The use of wet smokeless tobacco (snus) is more common among Swedish men than among women (Furberg et al. 2006) and has been suggested as part of the explanation for the relatively low smoking rates (Foulds et al. 2003) among men. Younger cohorts have been found to be more likely to use snus among both men and women (Furberg et al. 2006). One Swedish study (Furberg et al. 2006) found that low educated men were more likely to use snus while no educational gradient was found among women (Furberg et al. 2006). It is possible that the long-established and widespread consumption of snus, used as a partial substitute for cigarette smoking, has attenuated the educational gradient in smoking-related mortality over time, particularly among men. However, both genders are likely to benefit from this substitution as switching from smoking to snus is a switch from a more to a less health damaging product. The Preston et al. (2010) approach to estimate smoking-related mortality is based on the incidence of lung cancer mortality, and it has been a repeated finding that the use of snus is not a risk factor for lung cancer (Boffetta et al. 2008). The results presented in this study should then be interpreted as estimates of smoking-related mortality and do not cover any potential damage from other forms of tobacco use.

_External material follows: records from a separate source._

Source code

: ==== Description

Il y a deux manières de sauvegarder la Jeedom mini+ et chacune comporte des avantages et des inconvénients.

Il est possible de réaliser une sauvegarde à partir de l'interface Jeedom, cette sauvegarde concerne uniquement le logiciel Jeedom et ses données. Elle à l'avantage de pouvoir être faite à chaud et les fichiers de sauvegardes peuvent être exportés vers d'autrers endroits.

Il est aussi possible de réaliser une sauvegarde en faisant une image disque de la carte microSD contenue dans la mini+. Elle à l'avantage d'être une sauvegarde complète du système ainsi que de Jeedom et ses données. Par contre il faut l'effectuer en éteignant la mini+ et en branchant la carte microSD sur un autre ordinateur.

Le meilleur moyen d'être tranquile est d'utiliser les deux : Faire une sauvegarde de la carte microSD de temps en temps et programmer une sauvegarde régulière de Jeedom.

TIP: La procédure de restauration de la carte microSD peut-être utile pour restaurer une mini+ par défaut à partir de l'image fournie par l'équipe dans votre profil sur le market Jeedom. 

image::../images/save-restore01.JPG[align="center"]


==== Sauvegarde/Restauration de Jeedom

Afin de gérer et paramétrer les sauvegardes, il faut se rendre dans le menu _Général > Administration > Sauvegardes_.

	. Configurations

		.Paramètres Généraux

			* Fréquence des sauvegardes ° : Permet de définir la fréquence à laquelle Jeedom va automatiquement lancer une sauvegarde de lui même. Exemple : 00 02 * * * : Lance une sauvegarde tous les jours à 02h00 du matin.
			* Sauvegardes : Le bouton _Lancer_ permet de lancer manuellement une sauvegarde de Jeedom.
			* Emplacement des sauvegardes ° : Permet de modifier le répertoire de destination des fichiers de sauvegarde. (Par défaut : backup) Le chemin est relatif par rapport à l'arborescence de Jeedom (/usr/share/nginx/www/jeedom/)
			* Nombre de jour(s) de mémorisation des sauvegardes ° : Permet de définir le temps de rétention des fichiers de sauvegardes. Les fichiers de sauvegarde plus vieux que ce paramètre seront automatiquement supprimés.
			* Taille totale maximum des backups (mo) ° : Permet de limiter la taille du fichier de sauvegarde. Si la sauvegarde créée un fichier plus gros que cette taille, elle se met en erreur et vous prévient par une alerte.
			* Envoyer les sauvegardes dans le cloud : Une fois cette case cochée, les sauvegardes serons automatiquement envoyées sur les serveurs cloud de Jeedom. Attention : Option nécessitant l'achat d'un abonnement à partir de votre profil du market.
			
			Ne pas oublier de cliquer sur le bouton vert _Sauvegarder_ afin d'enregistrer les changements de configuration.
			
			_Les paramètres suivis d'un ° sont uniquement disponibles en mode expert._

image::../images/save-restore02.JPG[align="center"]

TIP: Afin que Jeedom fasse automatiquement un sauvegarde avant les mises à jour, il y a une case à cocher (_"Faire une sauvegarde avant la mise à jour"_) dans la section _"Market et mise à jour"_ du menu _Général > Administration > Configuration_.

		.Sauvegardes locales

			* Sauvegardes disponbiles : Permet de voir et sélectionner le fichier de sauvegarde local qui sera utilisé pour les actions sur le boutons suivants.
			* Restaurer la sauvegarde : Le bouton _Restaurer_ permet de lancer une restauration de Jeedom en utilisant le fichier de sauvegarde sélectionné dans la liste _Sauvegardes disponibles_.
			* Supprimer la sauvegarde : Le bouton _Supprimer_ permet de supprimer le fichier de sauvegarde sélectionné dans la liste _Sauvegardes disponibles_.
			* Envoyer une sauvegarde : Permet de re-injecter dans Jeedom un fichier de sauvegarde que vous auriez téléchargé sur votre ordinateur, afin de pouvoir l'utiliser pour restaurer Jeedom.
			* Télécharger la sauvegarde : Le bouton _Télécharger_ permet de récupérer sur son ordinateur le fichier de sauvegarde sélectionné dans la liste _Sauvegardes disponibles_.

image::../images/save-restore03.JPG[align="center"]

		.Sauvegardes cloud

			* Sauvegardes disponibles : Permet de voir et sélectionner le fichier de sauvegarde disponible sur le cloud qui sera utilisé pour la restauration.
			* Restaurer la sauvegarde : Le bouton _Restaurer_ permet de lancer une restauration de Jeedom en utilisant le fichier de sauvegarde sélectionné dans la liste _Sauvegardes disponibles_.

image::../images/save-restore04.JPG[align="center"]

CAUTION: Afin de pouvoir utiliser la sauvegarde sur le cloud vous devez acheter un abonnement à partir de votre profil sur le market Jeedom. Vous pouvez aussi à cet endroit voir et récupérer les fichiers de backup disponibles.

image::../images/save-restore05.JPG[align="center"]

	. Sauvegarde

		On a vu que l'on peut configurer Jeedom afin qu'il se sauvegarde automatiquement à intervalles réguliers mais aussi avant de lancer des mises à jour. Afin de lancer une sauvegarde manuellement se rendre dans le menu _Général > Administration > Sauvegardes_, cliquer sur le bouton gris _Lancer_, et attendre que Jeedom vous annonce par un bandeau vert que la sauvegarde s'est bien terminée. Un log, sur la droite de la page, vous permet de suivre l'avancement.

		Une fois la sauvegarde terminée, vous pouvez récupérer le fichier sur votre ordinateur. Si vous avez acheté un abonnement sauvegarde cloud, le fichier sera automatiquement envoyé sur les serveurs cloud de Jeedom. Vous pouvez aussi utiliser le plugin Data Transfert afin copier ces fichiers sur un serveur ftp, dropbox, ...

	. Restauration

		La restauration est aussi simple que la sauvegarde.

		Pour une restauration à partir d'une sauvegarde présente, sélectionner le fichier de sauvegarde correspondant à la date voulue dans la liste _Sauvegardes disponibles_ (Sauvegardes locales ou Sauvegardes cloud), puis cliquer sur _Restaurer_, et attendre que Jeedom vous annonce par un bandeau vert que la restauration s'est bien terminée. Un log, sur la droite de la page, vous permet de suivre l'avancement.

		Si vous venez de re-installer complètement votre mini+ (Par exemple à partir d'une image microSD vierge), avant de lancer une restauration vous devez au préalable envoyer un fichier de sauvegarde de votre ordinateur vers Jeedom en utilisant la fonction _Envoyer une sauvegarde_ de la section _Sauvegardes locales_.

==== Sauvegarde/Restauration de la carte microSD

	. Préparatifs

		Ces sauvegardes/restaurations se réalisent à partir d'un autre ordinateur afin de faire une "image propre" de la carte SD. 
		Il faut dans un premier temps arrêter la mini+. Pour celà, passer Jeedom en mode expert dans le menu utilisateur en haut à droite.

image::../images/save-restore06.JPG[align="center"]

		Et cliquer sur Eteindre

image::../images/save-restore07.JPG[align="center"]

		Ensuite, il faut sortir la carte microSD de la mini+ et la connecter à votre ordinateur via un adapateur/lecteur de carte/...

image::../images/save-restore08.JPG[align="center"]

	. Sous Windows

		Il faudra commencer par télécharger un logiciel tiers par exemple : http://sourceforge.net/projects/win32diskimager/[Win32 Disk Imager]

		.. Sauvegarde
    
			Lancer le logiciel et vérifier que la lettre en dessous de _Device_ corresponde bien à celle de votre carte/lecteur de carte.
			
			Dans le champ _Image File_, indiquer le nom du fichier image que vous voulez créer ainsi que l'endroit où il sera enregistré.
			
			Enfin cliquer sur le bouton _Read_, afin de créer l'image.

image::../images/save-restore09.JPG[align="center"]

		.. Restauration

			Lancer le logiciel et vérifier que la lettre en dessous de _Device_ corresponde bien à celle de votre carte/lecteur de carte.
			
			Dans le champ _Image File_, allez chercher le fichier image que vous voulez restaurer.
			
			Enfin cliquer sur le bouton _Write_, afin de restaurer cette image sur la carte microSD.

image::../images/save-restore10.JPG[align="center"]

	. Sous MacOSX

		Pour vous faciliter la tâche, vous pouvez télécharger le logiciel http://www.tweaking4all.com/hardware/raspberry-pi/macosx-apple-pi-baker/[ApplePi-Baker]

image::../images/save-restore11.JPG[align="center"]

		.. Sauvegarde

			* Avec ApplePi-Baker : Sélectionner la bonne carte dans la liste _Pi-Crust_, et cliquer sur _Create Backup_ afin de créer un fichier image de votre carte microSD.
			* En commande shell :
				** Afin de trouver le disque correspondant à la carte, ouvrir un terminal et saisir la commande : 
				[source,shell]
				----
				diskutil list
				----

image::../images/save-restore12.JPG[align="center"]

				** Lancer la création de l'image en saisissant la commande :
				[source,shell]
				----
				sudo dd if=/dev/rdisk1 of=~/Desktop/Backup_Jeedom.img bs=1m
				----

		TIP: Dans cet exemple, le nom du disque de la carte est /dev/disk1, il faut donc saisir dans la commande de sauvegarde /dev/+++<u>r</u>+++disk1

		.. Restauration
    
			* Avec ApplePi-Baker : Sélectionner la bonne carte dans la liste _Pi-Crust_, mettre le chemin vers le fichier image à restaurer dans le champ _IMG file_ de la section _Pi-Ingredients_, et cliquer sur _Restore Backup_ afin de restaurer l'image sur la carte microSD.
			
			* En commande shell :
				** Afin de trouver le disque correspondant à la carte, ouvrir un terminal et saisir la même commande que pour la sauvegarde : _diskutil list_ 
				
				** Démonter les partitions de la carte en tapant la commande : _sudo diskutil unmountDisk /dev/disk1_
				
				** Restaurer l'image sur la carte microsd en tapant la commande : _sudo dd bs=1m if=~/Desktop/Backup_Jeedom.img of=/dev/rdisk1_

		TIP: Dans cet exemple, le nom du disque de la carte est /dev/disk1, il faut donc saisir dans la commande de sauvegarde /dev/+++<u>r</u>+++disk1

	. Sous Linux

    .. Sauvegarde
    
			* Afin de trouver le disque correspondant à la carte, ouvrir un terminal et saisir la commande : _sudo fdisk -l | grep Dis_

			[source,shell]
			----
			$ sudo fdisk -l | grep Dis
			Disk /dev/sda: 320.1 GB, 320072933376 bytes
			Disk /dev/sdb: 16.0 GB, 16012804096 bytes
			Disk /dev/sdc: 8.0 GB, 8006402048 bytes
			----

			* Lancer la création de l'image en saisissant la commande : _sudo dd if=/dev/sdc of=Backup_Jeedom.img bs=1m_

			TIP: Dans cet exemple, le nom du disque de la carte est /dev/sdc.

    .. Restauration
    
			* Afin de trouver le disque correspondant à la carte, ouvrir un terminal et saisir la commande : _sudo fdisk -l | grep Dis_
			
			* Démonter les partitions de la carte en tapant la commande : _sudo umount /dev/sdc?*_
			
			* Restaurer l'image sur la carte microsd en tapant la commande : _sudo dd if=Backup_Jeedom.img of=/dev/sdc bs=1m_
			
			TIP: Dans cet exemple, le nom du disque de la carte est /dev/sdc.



While men are consistently reporting higher levels of binge drinking in surveys than women, results display only modest educational differences in problem drinking (Bloomfield et al. 2006; Backhans et al. 2015). Setting aside the real possibility that problem drinking may be difficult to capture in surveys and assuming that problem drinking is in fact relatively evenly distributed across educational groups, the fact that alcohol-related mortality was found to contribute to educational inequalities in mortality present a contrast to this finding. One explanation for this discrepancy is that while mortality risk is an outcome of the total effect of alcohol across the life-course, cross-sectional survey data may instead reflect a single dimension of alcohol use at one point in time. Furthermore, the low educated have been found to be more likely to engage in multiple negative health behaviors (Laaksonen et al. 2003) and have worse health in general (Mirowsky and Ross 2003). The low educated may then experience more severe health consequences from the same level of drinking or smoking. Differences in mortality attributable to alcohol (and smoking) are likely to reflect differences in behavior across educational groups, but also differences in susceptibility.

Conclusions

Alcohol and smoking-related mortality contributed significantly to educational inequalities in life expectancy among Swedish men and women in the 1990s and 2000s. Alcohol and smoking contribute equally (about 15%) to inequalities among men, while alcohol only makes a modest but increasing contribution to inequalities among women. Smoking-related mortality declined among men in all educational groups while it increased among women. Smoking-related mortality accounted for the majority of the increase in educational inequalities in life expectancy among women. The modest gains in life expectancy observed among low educated women during recent decades may to a substantial degree be attributed to the harmful effects of smoking.